AMBON — Kepala BKHIT Maluku Willy Indra Yunan menegaskan bahwa pelabuhan memiliki peran strategis sebagai pintu masuk dan keluar berbagai komoditas. Karena itu, koordinasi yang erat antar pemangku kepentingan menjadi kunci agar pengawasan karantina berjalan optimal tanpa menghambat distribusi barang.
BKHIT bertugas menyelenggarakan tindakan karantina terhadap hewan, ikan, tumbuhan, serta produk turunannya yang dilalulintaskan antardaerah maupun antarnegara. Tindakan ini meliputi pemeriksaan dokumen dan fisik komoditas, pengasingan, pengamatan, perlakuan, penahanan, penolakan, pemusnahan, hingga pembebasan media pembawa sesuai ketentuan perkarantinaan.
"Pelabuhan memiliki peran strategis sebagai pintu masuk dan keluar berbagai komoditas.

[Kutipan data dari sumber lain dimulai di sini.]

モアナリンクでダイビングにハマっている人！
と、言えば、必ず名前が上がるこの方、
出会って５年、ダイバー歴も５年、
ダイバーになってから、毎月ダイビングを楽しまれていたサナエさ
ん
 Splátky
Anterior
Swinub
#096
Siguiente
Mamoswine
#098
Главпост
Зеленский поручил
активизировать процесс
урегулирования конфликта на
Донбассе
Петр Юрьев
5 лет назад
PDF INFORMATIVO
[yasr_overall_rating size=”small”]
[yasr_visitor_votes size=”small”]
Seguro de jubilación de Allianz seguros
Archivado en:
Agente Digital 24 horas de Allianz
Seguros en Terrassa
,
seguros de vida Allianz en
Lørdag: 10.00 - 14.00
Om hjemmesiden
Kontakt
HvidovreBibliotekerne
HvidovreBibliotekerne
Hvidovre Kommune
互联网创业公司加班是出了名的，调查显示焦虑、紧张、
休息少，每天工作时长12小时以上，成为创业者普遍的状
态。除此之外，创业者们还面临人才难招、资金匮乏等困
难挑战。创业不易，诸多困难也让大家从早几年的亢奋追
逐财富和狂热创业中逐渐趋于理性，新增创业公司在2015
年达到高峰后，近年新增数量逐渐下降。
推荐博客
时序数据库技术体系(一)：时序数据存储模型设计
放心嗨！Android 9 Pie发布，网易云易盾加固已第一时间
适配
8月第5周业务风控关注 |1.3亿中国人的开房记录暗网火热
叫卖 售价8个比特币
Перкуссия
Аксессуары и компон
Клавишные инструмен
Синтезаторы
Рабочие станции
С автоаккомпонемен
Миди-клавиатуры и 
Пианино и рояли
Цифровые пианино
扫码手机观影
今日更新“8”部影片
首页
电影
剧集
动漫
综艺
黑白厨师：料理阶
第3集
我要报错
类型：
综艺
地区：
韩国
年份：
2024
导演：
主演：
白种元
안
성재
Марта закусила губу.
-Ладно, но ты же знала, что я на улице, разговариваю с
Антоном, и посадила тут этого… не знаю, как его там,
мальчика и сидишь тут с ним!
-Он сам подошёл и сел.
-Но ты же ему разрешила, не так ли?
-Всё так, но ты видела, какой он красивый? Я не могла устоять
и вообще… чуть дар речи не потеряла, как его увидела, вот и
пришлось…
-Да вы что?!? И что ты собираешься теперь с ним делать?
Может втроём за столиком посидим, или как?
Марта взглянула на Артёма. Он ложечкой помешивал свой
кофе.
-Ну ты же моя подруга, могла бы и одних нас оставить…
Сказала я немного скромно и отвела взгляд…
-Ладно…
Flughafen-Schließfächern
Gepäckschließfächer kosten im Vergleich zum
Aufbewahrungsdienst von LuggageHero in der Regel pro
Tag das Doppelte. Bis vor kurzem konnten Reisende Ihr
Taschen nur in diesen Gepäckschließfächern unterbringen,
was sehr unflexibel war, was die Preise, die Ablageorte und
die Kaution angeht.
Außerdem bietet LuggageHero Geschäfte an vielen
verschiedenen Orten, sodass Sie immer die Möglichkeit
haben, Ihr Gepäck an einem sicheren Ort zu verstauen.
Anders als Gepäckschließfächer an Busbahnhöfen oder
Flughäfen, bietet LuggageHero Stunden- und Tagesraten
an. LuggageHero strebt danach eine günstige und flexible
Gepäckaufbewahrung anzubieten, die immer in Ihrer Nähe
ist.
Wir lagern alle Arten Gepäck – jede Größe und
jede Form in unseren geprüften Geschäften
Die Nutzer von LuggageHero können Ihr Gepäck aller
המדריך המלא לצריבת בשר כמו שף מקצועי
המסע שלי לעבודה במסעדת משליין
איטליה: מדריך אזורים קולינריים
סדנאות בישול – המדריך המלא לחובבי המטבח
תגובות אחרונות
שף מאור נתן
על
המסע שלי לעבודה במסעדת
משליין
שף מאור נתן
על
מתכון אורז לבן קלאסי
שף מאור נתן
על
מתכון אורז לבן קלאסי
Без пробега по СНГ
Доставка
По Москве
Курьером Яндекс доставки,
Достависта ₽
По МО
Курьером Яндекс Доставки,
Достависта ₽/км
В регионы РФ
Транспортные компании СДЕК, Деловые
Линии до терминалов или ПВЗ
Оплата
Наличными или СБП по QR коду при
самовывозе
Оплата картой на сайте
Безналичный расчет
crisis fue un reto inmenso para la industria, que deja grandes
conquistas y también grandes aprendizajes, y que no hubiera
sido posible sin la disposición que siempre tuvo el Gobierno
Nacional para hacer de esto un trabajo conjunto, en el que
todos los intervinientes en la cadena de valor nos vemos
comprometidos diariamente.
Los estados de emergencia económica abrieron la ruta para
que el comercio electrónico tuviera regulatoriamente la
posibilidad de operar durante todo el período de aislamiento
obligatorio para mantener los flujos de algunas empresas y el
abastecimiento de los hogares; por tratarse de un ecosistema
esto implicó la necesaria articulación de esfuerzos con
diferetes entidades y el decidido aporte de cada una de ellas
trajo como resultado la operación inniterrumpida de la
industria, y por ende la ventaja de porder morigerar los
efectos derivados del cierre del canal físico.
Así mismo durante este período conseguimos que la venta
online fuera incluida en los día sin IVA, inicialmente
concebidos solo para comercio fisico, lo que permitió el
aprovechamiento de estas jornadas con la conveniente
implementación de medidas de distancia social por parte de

Karena itu diperlukan kolaborasi yang kuat antarinstansi agar pengawasan karantina berjalan optimal tanpa menghambat kelancaran distribusi barang," kata Willy di Ambon, Rabu.
Sinergi ini diharapkan mendukung kelancaran perdagangan antarpulau maupun ekspor dari Maluku. Setiap komoditas yang melalui pelabuhan wajib memenuhi persyaratan karantina sebelum didistribusikan ke berbagai daerah atau diekspor ke luar negeri. Langkah ini mencegah kerugian ekonomi akibat hama penyakit hewan, penyakit ikan, dan organisme pengganggu tumbuhan yang mengancam ketahanan pangan.
General Manager PT Pelindo (Persero) Regional IV Cabang Ambon Zahlan Sattahibe menyatakan pihaknya berkomitmen memperkuat kerja sama dengan BKHIT Maluku. Pelindo mendukung tata kelola pelabuhan yang efisien, tertib, dan sesuai ketentuan perundang-undangan.
"Pelindo siap mendukung penguatan koordinasi dengan Karantina Maluku agar proses pelayanan di pelabuhan berjalan lancar sekaligus tetap memenuhi seluruh persyaratan yang berlaku," ujarnya.
Sebagai pengelola pelabuhan, Pelindo menyediakan dan mengelola infrastruktur serta layanan kepelabuhanan, termasuk pengaturan arus kapal, barang, dan penumpang. Melalui pengelolaan fasilitas yang terintegrasi dengan pengawasan instansi terkait, pemeriksaan komoditas oleh petugas karantina dapat berjalan tanpa hambatan berarti.
Diharapkan sinergi ini menjaga keamanan hayati wilayah melalui pengawasan karantina yang efektif di setiap pintu masuk dan keluar komoditas. Pengawasan yang ketat di pelabuhan Ambon menjadi garda depan perlindungan sektor pertanian, perikanan, dan peternakan di Maluku.